Research on fusion energy aims to pave the way to its industrialisation through bilateral contracts with research organisations, the multilateral European Fusion Development Agreement (EFDA), the ITER project and initiatives to foster the involvement of industry.
EU funding in 2012
€ 1,150.21 million
The activity remains a flagship of the European Research Area. In particular, the Joint European Torus (JET) is now producing crucial new data for ITER, an international project bringing together China, the EU, India, Japan, South Korea, Russia and the US. The initial operational campaigns of JET with the new 'ITER-Like Wall' were concluded at the end of July.

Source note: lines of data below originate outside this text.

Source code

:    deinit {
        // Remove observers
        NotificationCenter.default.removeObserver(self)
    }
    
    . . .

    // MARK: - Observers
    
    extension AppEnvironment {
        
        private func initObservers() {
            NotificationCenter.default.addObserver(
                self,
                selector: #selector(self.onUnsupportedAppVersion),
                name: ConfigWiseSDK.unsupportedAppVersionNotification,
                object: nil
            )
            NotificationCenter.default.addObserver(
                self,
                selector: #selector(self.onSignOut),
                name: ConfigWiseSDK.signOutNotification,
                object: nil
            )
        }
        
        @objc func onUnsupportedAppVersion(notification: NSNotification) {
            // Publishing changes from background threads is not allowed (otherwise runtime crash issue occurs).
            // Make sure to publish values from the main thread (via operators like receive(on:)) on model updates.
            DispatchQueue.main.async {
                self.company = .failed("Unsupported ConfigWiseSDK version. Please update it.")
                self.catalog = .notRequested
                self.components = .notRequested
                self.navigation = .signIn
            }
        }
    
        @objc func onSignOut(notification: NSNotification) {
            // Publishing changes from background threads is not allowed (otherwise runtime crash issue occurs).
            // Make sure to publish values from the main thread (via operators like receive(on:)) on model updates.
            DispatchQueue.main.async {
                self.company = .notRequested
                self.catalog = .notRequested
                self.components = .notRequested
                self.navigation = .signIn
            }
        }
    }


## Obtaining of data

Earlier in the spring, the cutting-edge plasma-wall experimental facility, MAGNUM-PSI, was inaugurated at the DIFFER institute in the Netherlands. Moreover, throughout the year, the Joint Undertaking 'Fusion for Energy' (F4E) continued to deliver Europe's contribution to ITER. By the end of the year, F4E awarded contracts worth €1.8 billion, representing around 40% of the procurement needed to fulfil the European contribution to ITER.
Major milestones were also achieved, such as the handover of the ITER headquarters to the ITER Organisation and the authorisation of the installation of the ITER nuclear facility in Cadarache, France. In addition, the 'Poloidal Field Coils' building was completed in February and the works for the Tokamak Pit in April.
The International Fusion Energy Research Centre petaflop super-computer (HELIOS) at Rokkasho, Japan entered into service on schedule in January 2012. A Staff Working Document, which analyses the options for the future structure of the fusion programme in Europe, was prepared. The document assesses the options available in the short and long term and outlines the preferred course of action in fusion research during Horizon 2020.
In addition, a common fusion roadmap for demonstrating electricity production from fusion around the middle of the century was drawn up by EFDA members in 2012. This roadmap will improve cooperation on research, contribute to the construction and use of ITER, and lead to the next stage of electricity generation.